Paul wanted him to focus on his core area of gifting, his unique contribution as a pastor and teacher, and that’s a great sermon right there.
Feel the intensity of the passage.
Paul wanted Timothy to passionately give attention to his job, to his core gift area.
That’s a great message, but we’ve actually already done that one, so today I’m going to focus on what I believe is the most important phrase out of a lot of very important phrases:
Slide: ____________ )
· Pay close attention to yourself . . .
As much as Paul wanted Timothy to focus on his core contribution, even more significant was what he said first, “/Pay close attention to yourself.”
/Timothy, be sure that you manage your self well.
Today we are going to apply that one challenge, and in life and career it is arguably the most difficult and most important challenge we have.

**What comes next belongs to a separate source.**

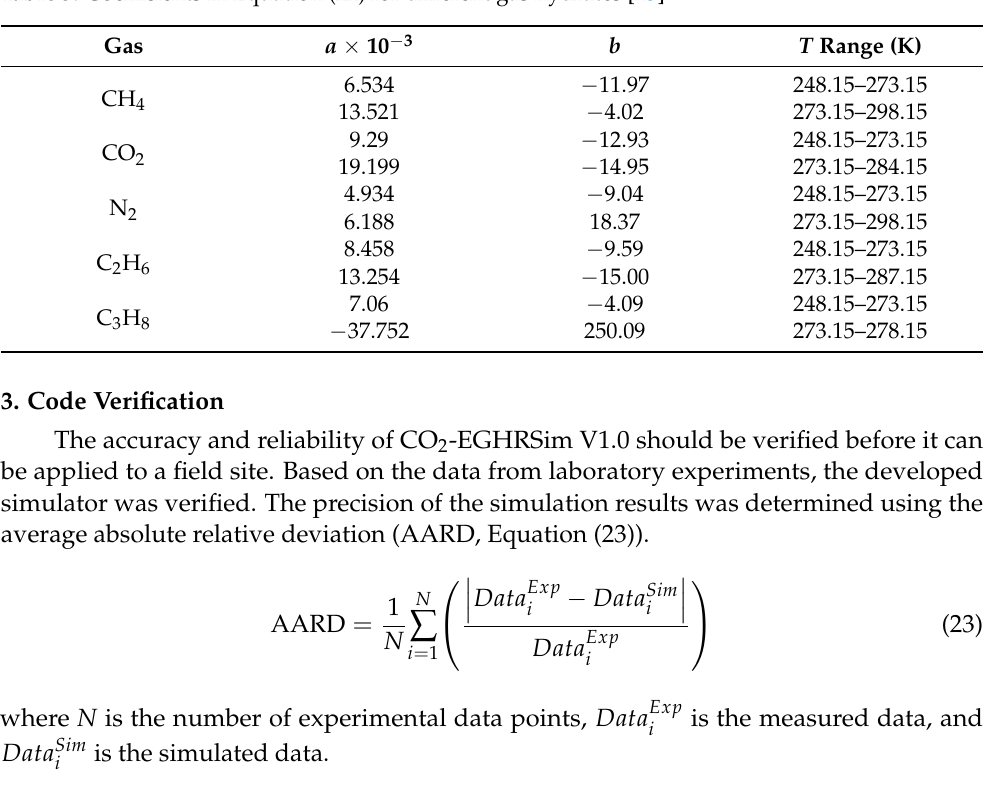
Table 3. Coefficients in Equation (22) for different gas hydrates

When Daniel Goleman, author of /Emotional Intelligence, /did his ground-breaking research on what makes really great leaders become really great leaders, he summarized is as people who lead themselves well.
It’s why leadership expert Dee Hock, argues that effective leaders need to spend about 50% of their time and effort on self-management.

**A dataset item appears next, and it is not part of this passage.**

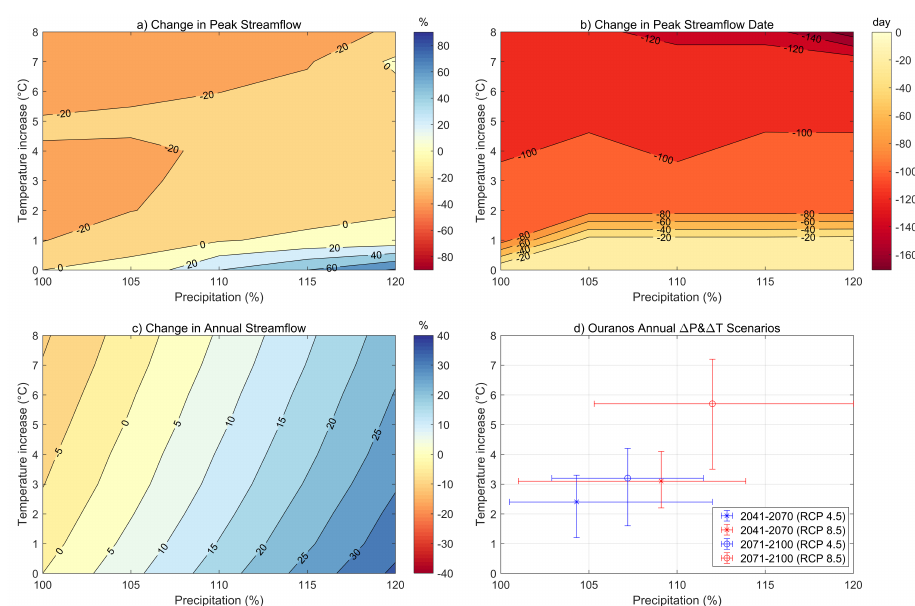
Figure 12. Climate sensitivity of streamflow in Acadie River. ( a ) Changes in annual peak daily discharge; ( b ) changes in annual peak daily discharge date; ( c ) changes in annual total discharge in response to temperature and precipitation changes; and ( d ) projected changes in annual temperature and precipitation for the periods 2041–2070 and 2071–2100 under a moderate emission scenario (RCP 4.5) and a high emission scenario (RCP 8.5) for Mont é r é gie region of Qu é bec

The only way to end well is to manage the race well, and this applies to everybody in this room—not just business leaders.
So, let’s talk about self-management, what it means to pay close attention to ourselves.

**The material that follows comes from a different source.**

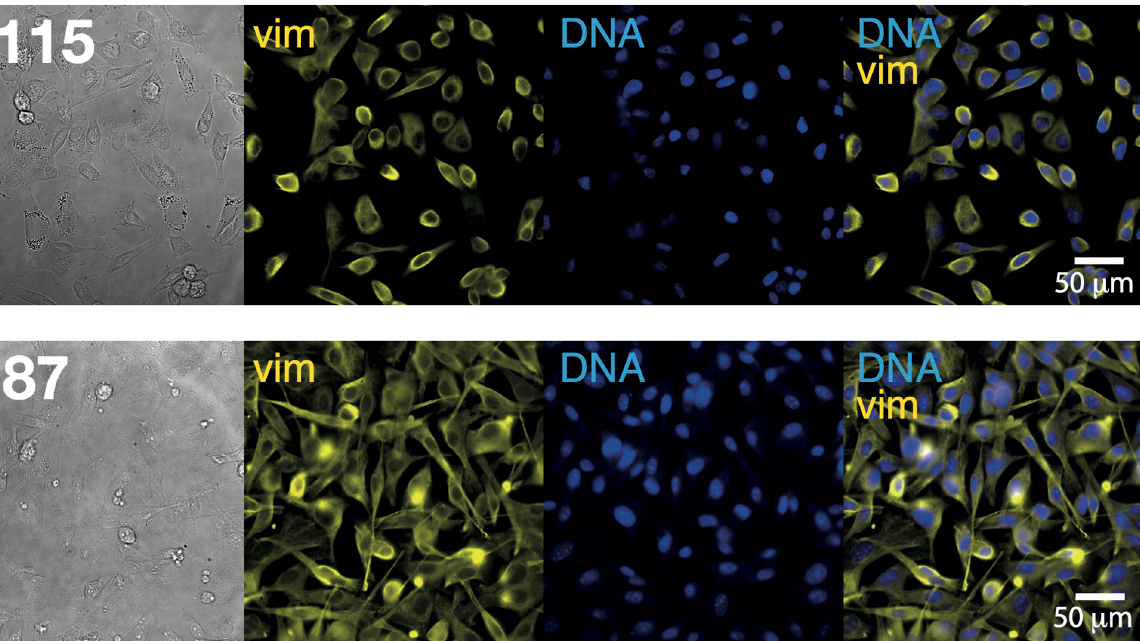
PLOS ONE | https://doi.org/10.1371/journal.pone.0281161 February 9,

Notice it is a command, because no one else will do this for us.
We can’t count on other people to watch our lives, to manage our lives.
It’s our job.
We aren’t victims in this world, or in our jobs, and we have choices about how we live our lives.
So today I’m going to break the self-management role into a three slice pie.
The first one I’ll talk about only briefly, the development piece.
Slide: ______________ ) Development
Paul commands Timothy, as we just saw:
Slide: ____________ ) 1 Timothy 4: 14-15
/Do not neglect the spiritual gift within you, which was bestowed on you through prophetic utterance with the laying on of hands by the presbytery (elders).
Take pains with these things; be absorbed in them, so that your progress will be evident to all./
Timothy’s progress in the exercise of his gifting, in his case teaching, was his responsibility, and the same is true for you and me.
You and I are the steward of our gifts, no one else is.
Even though, as we saw last week, that good bosses give attention to the development of the people who work for them, you and I can’t count on that.
It is our responsibility.
I can’t complain that nobody cares about my development, because I am the one who should care most.
If I am not developing or growing in my area of gifting, my area of calling, that is my problem, not my boss’s problem.
If my passion is running low, that’s not my boss’s problem, that’s my problem.
If I’m stagnating, that’s not someone else’s problem, that’s my problem.
How many times have you seen people in a stagnant situation, no growth, no joy, no passion, no challenge—just turning the crank, putting in the hours.
If that’s you, then change it.
You are not a victim of a bad boss or company or circumstance, you are a victim of your own bad self-management.
Far too many times people act like a victim.
My company just doesn’t care about me.
That’s a bummer, but it doesn’t mean you can’t grow and develop.
You do what it takes.
I have to discipline myself to read the right books, talk to the right people, and engage the right experiences in order to continue to learn and grow and be stretched.
Nobody else is doing that for me.
In the short run, you can get away with neglecting this, but in the long-run you shrivel up.
It’s like Howard Hendricks says, “I’d rather drink from a flowing stream than a stagnant pond.”
If we aren’t learning and growing, we are just a stagnant pond.
So, let me ask you, “Are you growing?
Are you taking pains to focus on your area of gifting, or are you neglecting it?”
You will never accomplish what God put you on this planet to accomplish until you take responsibility for your own development, until you manage yourself well.
The second piece of the self-development pie is
Slide: _______________ ) Replenishment
doing what is necessary to replenish ourselves.
We can’t escape this need, because it is how we are designed.
We are like this car that can go for a while on one push, but then needs a fresh one.
We’ve talked in this series how we are created to work, and that is true.